Survey: Consumers Slow to Adopt New Ad-Supported Streaming Plans

streaming snail
Illustration: VIP+; Adobe Stock

With the first official disclosures on Netflix and Disney’s new streaming ad businesses likely approaching, it’s looking ever more likely that the two companies will report underwhelming, or at least slow, starts for their AVOD tiers.

The results of a recent survey by SmithGeiger, featuring questions fielded exclusively for Variety Intelligence Platform, supplement anecdotal evidence and other data indicating that Netflix’s “Basic With Ads” tier, which launched in November, is so far falling short of its goals.

Per the SmithGeiger survey, fielded in December, just 5 percent of current Netflix subscribers planned on downgrading to the ad-supported plan within the next month, while about 6.5 percent of total non-members cited the cheaper tier as a reason they planned to subscribe to Netflix in the next month.

A tepid launch for Netflix’s ad business was hardly unexpected; VIP+ has previously argued that Netflix is playing the long game when it comes to advertising. The streamer will likely build greater scale for its AVOD tier over time as the streaming industry matures further and Netflix gains more of a foothold in the ad market. (The company built and launched its ad business in less than seven months, representing a remarkable sprint to the finish line.)

But the results so far have evidently been below even modest expectations; Digiday reported last month that Netflix missed ad-viewership guarantees it had made to advertisers. Clearly, the kinks are still being worked out; at Variety’s recent Entertainment Summit at CES, Netflix president of worldwide advertising Jeremi Gorman said the streamer is “pleased with the growth that we’re seeing” in the ad-supported tier.

Disney+’s own AVOD tier is also in its infancy, having launched just over a month ago, and the SmithGeiger survey results offer the first indication of its popularity so far. The results showed 19 percent of non-subscribers said they were “very” or “somewhat” likely to subscribe to the Disney+ ad-supported tier at some point, though the question did not specify a timeframe for subscribing in this case.

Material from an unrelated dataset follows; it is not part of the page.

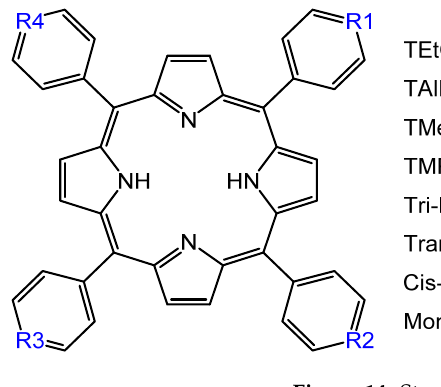
Figure 14. Structures of the P&A [93].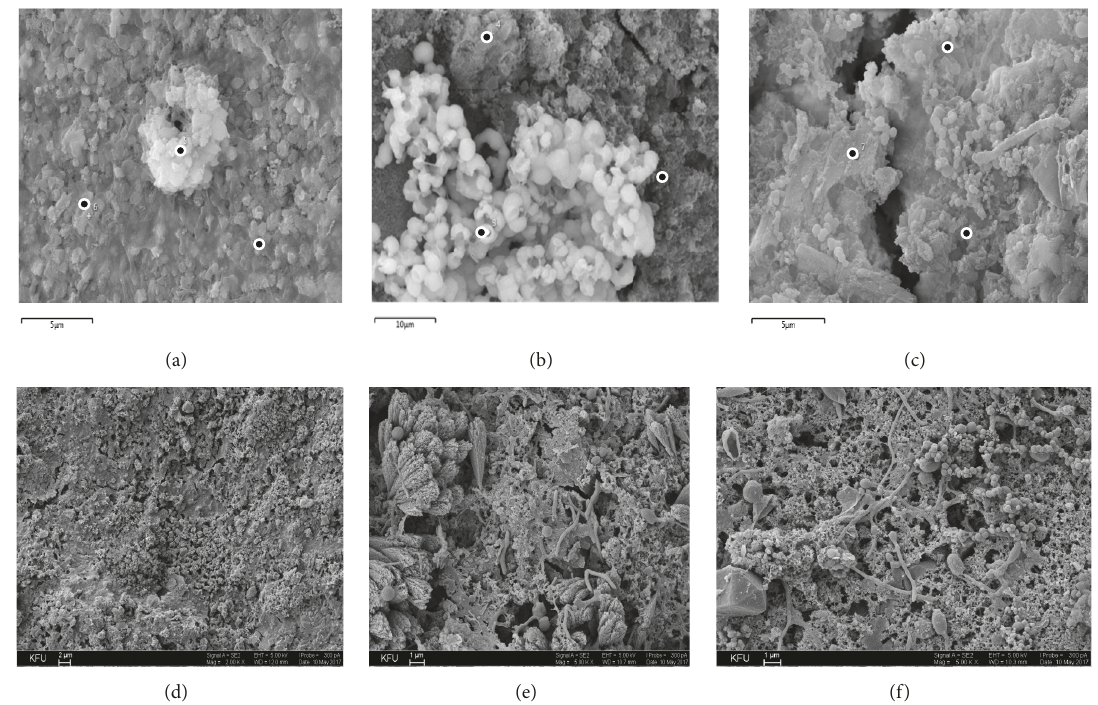
Figure 3: Visualization of M 600 concrete samples surface infected by P. brevicompactum P4 spores after 28 days of treatment. ( a, d ) Control samples without treatment; ( b, e ) fungal growth on the concrete surface which was completely immersed in the culture medium; ( c, f ) superficial growth on the concrete surface which was contacted with air in container. ( a-c ) Samples used for element composition testing, points show areas for analysis (Merlin scanning microscope, Carl Zeiss, Germany). ( a ) Illustration of chemical formation of calcite around the microcrack.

Meanwhile, about 6 percent of current Disney+ subscribers said they planned to downgrade to the AVOD plan within the next month, roughly on par with Netflix’s user base.

Indeed, across the board, the majority of streaming users said they would be making no changes to their current slate of services, with nearly equal proportions saying they had no immediate plans to add, drop, or downgrade any subscription.

In other words, the much-discussed inflationary and economic pressures on consumers still do not seem to be impacting the SVOD market on a large scale. In fact, the share of survey respondents planning to downgrade to an ad-supported plan was actually largest among higher-income users, with nearly a fifth of those earning $100,000 or more saying they would do so in the next month.

About the same proportion of this group said they planned to add a subscription, suggesting certain consumers are downgrading to cheaper plans simply so they can add more streaming services to their budgets.

This climate may explain the low numbers of Netflix and Disney+ users downgrading to ad-supported plans so far; many consumers still seem willing and able to pay premium prices for these services.

But while it may seem ideal for the companies to minimize the number of users downgrading to cheaper plans, there’s an argument to be made that this is not actually the case.

Many analysts expect advertising to significantly boost the revenue that Disney+ and Netflix subscribers generate over time; Wells Fargo projects Netflix’s domestic average revenue per user for its AVOD tier could surpass that of its core SVOD tier as soon as this year.

Disney, meanwhile, has struggled to generate enough revenue from its streaming operations to offset their massive costs — leading Wall Street to batter the company’s stock over the past year — and could therefore benefit greatly from the increased ARPU advertising could bring. But the benefits for Netflix and Disney will be greatly reduced if they can’t get enough eyes in front of their AVOD tiers to satiate advertisers and keep the ad dollars flowing.

It’s very early in the game, to be clear, and no one expected these businesses to post huge launches out of the gate, particularly given the current challenges in the digital ad market. But all eyes will be on those ad tier numbers in the coming year, watching closely for signs of acceleration.